Two new pan-genotypic (genotypes 1 through 6) hepatitis C virus (HCV) drugs are expected to be approved in August. Gilead’s voxilaprevir/sofosbuvir/velpatasvir is a single tablet that adds a protease inhibitor (voxilaprevir) to its sofosbuvir/velpatasvir (Epclusa) components. Sofosbuvir is a nucleotide analog polymerase inhibitor and velpatasvir is a nonstructural protein 5A (NS5A) inhibitor.
It is taken once daily for 12 weeks by patients with HCV who previously failed treatment with other direct-acting antivirals (DAAs). Approval is expected by August 8, 2017. AbbVie’s glecaprevir/pibrentasvir is a single tablet that contains a protease inhibitor (glecaprevir) and an NS5A inhibitor (pibrentasvir).

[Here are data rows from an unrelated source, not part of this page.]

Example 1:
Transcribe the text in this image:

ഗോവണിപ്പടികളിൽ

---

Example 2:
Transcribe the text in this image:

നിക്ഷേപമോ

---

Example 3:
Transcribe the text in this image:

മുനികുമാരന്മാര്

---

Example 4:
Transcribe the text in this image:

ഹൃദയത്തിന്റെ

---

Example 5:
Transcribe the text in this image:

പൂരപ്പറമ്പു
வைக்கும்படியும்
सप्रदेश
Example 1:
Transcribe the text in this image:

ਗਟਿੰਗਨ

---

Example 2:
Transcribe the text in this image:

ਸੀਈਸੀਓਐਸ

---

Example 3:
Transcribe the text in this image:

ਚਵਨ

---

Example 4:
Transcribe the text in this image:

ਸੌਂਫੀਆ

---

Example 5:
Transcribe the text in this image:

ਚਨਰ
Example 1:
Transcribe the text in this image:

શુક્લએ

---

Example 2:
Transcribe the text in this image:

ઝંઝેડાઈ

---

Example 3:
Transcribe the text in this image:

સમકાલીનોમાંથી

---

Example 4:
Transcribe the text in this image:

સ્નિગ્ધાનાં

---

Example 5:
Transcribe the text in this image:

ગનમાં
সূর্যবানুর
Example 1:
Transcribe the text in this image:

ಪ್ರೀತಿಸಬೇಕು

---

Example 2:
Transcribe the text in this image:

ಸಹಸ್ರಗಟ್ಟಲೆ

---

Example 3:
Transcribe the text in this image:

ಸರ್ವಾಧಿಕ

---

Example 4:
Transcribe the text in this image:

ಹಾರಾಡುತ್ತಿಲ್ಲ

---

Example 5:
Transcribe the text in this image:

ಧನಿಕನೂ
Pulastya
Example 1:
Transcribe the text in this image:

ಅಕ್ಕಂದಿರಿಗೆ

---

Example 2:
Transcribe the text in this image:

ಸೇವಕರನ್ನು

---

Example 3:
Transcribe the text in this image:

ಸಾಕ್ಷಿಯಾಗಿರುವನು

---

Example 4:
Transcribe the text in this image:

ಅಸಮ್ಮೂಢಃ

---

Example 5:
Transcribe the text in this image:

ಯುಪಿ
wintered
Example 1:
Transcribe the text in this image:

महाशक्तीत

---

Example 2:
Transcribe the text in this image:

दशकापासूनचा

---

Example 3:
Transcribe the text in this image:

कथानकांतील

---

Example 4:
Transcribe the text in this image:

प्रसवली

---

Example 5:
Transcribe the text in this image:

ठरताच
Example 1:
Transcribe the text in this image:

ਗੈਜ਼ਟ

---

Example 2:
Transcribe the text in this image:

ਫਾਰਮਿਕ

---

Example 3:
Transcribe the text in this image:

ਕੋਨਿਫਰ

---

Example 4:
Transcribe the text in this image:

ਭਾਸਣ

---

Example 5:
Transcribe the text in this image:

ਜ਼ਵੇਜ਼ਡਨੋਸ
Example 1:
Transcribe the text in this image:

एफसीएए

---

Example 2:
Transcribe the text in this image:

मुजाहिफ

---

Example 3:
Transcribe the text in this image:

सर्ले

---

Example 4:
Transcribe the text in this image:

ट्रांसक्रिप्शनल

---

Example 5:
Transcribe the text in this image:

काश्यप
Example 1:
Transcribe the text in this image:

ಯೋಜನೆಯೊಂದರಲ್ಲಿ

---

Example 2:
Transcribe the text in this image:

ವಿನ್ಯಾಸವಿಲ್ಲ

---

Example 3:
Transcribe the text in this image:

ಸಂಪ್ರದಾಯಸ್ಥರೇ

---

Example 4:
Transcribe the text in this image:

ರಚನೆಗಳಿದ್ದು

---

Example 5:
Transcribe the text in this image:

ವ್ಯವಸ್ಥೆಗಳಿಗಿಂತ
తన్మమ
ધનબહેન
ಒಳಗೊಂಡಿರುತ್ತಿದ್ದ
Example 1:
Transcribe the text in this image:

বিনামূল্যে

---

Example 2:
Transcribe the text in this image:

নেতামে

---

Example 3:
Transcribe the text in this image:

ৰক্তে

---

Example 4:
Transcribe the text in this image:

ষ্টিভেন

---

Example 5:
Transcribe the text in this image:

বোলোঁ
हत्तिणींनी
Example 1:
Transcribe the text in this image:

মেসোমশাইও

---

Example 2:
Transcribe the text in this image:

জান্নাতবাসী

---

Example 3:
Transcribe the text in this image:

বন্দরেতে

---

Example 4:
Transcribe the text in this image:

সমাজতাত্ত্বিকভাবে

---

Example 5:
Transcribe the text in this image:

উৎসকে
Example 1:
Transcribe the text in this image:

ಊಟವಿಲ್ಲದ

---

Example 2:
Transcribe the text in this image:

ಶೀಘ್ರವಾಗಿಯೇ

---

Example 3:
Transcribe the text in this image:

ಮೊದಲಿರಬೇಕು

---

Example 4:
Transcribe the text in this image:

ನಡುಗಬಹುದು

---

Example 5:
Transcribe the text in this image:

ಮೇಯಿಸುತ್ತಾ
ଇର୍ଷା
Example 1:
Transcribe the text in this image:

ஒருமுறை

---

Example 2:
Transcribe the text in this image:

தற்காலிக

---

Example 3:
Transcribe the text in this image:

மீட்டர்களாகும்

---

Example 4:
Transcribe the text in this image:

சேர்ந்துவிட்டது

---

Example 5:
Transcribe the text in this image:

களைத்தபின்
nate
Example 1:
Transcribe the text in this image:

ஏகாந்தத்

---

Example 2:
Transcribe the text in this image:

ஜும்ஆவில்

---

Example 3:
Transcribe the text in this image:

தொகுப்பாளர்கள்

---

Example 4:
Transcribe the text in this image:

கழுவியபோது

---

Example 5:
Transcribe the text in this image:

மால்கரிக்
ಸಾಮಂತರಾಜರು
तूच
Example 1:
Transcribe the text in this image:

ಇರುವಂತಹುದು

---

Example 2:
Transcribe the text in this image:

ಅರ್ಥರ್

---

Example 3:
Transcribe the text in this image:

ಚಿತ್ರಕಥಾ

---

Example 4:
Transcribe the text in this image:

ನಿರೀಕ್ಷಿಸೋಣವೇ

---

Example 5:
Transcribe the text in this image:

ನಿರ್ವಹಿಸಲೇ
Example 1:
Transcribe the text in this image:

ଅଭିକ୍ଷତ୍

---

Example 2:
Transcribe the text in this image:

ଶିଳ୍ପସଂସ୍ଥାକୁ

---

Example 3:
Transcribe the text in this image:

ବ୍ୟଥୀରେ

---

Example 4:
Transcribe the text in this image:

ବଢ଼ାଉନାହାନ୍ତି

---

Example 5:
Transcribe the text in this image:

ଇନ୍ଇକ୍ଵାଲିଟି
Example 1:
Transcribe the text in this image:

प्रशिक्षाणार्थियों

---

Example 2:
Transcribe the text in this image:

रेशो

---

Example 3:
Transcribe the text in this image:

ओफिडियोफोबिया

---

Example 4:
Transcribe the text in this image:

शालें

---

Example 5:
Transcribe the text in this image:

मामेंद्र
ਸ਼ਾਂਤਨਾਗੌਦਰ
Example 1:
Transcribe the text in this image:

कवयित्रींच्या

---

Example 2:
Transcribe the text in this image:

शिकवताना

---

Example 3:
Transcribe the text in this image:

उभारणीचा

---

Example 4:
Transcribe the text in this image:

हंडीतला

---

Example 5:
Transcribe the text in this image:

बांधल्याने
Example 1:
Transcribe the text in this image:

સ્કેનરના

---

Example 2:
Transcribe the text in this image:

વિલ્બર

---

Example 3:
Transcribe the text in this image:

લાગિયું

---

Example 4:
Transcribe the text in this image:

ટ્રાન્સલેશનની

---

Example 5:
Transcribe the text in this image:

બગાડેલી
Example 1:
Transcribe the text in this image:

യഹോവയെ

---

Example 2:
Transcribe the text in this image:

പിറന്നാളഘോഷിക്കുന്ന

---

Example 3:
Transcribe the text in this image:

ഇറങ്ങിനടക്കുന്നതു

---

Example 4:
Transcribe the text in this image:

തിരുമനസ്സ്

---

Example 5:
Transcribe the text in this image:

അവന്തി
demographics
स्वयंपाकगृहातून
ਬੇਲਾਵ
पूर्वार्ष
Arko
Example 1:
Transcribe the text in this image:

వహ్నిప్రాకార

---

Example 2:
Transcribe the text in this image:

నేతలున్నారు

It is taken once daily for 8 weeks in treatment-naïve patients with HCV who do not have cirrhosis across all genotypes. For patients who have previously failed a DAA regimen, it is taken for 12 weeks. Approval is expected by August 19, 2017.
The first CAR T immunotherapies are expected to gain FDA approval later this year. In CAR T therapy, some of the patient’s T cells are removed, modified to target the CD19 antigen expressed by certain cancer cells, and infused back into the patient. Novartis’ tisagenlecleucel-T is expected to be approved by September 29, 2017.
It is pending approval for the treatment of relapsed and refractory B-cell acute lymphoblastic leukemia in pediatric and young adult patients. Kite Pharma’s axicabtagene ciloleucel is expected to be approved by November 29, 2017, to treat patients with relapsed or refractory aggressive B-cell non-Hodgkin lymphoma who are not candidates for a stem-cell transplant.
Tisagenlecleucel-T and axicabtagene ciloleucel are breakthrough therapies that have demonstrated strong efficacy in these patient populations who have very limited treatment options.
Severe neurologic events and cytokine release syndrome (CRS) can be associated with CAR T therapies. CRS can cause high fevers, nausea, muscle pain, and, in some cases, low blood pressure and breathing difficulties. There are estimates that CAR T therapies may cost $300,000 or more for the 1-time infusion.